Within 15 calendar days of your receipt of the inspection findings (inspection summary, violation notice, and supplemental information), you may request a review and discussion of these findings with the inspector's immediate supervisor. To make a request for review and discussion, you must contact the licensing supervisor at the regional licensing office that serves your geographical area.
Regardless of whether a supervisory review has been requested, the results of the inspection will be posted to the DSS public website within 5 business days of your receipt of the Inspection Summary and/ or Violation Notice.
The department's inspection findings are subject to public disclosure.
Please Note: A copy of the findings of the most recent inspection are required to be posted on the premises of the facility.
For more information about the VDSS Licensing Programs, please visit: www.dss.virginia.gov
Should you have any questions, please contact Crystal B. Henson Licensing Inspector at 276-608-1067 or by email at crystal.b.mullins@dss.virginia.gov

Violations:
Standard #: 22VAC40-73-750-E
Description: Based on the tour of the facility, the facility failed to have sufficient bed linens in good repair so that residents always have clean sheets.
EVIDENCE:
1. In house #1, resident room #3 was found to have sheets on the middle bed that had brownish colored stains (stained from coffee perhaps) and specks of some substance-either dirt or leftover food crumbles.

Plan of Correction: Facility does have sufficient bed linens to change soiled linen as needed. Staff have been instructed to check and change beds more frequently for residents who choose to eat and drink and lay in the bed during the day. All resident bed are checked every morning and changed as needed. [sic]
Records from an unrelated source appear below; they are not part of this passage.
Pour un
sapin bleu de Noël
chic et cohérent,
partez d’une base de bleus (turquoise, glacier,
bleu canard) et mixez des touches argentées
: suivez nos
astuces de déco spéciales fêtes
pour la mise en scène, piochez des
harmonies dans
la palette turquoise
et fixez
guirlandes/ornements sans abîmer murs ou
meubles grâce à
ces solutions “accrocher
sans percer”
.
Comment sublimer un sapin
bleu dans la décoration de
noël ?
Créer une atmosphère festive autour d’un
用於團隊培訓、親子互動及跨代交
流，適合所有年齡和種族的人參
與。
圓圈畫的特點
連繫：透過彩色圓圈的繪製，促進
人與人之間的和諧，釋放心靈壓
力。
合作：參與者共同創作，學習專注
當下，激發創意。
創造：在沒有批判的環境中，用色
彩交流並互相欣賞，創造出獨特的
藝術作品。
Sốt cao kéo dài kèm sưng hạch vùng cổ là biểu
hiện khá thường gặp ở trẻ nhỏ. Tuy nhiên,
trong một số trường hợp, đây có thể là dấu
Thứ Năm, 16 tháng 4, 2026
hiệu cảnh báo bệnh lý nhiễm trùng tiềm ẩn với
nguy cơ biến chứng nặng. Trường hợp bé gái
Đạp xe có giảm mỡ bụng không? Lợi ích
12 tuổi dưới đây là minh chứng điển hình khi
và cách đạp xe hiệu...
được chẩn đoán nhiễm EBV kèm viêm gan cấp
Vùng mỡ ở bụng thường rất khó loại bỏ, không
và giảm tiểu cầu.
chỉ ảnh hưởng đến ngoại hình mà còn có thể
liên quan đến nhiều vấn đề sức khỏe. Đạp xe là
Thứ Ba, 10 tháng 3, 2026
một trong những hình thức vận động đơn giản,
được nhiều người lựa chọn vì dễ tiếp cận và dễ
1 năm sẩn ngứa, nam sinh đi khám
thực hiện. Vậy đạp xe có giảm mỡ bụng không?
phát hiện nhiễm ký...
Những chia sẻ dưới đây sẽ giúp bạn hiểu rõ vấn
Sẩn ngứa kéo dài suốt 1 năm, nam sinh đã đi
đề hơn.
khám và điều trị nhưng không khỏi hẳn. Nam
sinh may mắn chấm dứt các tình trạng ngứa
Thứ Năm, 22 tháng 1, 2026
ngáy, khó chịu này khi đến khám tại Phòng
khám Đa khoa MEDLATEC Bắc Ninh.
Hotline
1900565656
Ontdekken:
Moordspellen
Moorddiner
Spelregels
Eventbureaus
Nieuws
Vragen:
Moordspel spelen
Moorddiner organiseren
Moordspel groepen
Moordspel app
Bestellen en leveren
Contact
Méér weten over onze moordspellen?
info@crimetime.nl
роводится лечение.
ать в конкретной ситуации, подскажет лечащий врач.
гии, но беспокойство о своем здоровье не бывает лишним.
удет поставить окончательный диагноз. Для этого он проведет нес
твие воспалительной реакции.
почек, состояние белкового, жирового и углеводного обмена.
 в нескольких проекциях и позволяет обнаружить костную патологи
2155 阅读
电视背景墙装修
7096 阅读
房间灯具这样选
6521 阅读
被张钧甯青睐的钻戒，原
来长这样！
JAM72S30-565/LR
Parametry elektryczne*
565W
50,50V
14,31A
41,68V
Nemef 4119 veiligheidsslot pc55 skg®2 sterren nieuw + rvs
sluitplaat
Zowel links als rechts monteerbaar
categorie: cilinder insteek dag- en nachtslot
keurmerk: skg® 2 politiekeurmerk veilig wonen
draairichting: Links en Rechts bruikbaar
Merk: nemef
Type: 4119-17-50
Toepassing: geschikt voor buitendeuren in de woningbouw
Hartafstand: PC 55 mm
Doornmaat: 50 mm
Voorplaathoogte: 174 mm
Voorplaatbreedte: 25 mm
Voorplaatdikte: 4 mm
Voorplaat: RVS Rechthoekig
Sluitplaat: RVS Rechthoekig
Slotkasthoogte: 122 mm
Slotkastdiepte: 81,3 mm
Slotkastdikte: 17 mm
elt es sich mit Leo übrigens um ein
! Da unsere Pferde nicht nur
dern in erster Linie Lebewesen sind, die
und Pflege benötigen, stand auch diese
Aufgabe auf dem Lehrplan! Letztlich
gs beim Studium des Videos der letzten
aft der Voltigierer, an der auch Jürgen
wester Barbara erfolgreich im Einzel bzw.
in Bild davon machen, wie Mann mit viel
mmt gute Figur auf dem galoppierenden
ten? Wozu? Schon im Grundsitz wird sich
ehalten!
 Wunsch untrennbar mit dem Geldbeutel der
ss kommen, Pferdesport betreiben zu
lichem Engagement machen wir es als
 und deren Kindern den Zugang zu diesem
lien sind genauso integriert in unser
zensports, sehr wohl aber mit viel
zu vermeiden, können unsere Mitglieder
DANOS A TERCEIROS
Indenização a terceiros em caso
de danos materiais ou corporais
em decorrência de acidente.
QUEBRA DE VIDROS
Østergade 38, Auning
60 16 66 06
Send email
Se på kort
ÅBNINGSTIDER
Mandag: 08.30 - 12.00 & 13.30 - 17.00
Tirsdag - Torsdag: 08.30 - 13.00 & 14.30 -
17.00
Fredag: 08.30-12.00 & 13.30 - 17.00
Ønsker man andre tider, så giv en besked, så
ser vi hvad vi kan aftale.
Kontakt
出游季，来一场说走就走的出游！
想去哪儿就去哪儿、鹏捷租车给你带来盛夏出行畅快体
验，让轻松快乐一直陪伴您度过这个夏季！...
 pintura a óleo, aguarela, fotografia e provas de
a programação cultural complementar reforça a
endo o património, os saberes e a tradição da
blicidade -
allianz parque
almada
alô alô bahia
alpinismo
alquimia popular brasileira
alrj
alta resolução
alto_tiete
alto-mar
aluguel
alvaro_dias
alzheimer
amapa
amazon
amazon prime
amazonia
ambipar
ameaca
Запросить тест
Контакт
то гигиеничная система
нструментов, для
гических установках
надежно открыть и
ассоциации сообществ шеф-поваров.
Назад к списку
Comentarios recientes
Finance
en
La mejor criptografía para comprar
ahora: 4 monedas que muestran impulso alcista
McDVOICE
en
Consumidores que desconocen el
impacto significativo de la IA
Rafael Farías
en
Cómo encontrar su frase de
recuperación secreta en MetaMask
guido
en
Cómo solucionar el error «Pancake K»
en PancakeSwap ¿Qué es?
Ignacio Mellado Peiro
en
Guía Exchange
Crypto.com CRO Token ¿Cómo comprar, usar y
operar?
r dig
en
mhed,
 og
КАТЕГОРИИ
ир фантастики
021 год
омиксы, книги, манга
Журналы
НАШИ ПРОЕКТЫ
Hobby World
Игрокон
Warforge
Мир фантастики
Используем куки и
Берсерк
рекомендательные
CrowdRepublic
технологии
Standard #: 22VAC40-73-860-G
Description: Based on the tour of the facility, the facility failed to maintain all hot water taps available to residents with the range of 105 degrees Fahrenheit and 120 degrees Fahrenheit.
EVIDENCE:
1. In house #2, the common bathroom across from resident room #3, the hot water reached a maximum temperature of 100.5 degrees Fahrenheit.
2. In house #2, the common bathroom across from resident room #1 was found to have a hot water temperature in the left sink at 132.1 degrees Fahrenheit, and the right sink measured at 131.5 degrees Fahrenheit.

Plan of Correction: Maintenance will maintain all hot water temps available to residents at a range of 105 degree Fahrenheit to 120 degree Fahrenheit. Water temperature checked weekly by administrator. [sic]

Standard #: 22VAC40-73-870-B
Description: Based on the tour of the facility, the facility failed to keep all buildings well-ventilated and free from foul, stale, and musty odors.
EVIDENCE:
1. In house #1, the downstairs common bathroom with #9 on the door was observed to have a foul odor of what was thought to be urine.

Plan of Correction: Staff have been instructed to clean and disinfect bathrooms frequently to eliminate foul odors. [sic]

Standard #: 22VAC40-73-870-E
Description: Based on the tour of the facility, the facility failed to keep all furnishings, fixtures, and equipment including furniture, window coverings, sinks, toilets, bathtubs, and showers clean and in good repair and condition.
EVIDENCE:
1. In house #2 the hallway straight across from resident room #5 the overhead light was not operable.
2. In house #1 the common bathroom across from the medication room was observed to have a broken lid on the tank of the toilet.
3. In house #1, the common bathroom with #9 on the door was found to have a brown substance in the corner of the shower under the water faucet. This area appeared to be stained with dirt or perhaps rust. This same common bathroom had a liquid substance in the floor at the base of the toilet, the odor indicated this was possibly urine.

Plan of Correction: Hallway light being replaced by maintenance.
Toilet tank lid being replaced by maintenance.
Staff have been instructed to clean and disinfect bathrooms frequently to eliminate foul odors and cut down on water stains around faucets. [sic]

Disclaimer:
This information is provided by the Virginia Department of Social Services, which neither endorses any facility nor guarantees that the information is complete. It should not be used as the sole source in evaluating and/or selecting a facility.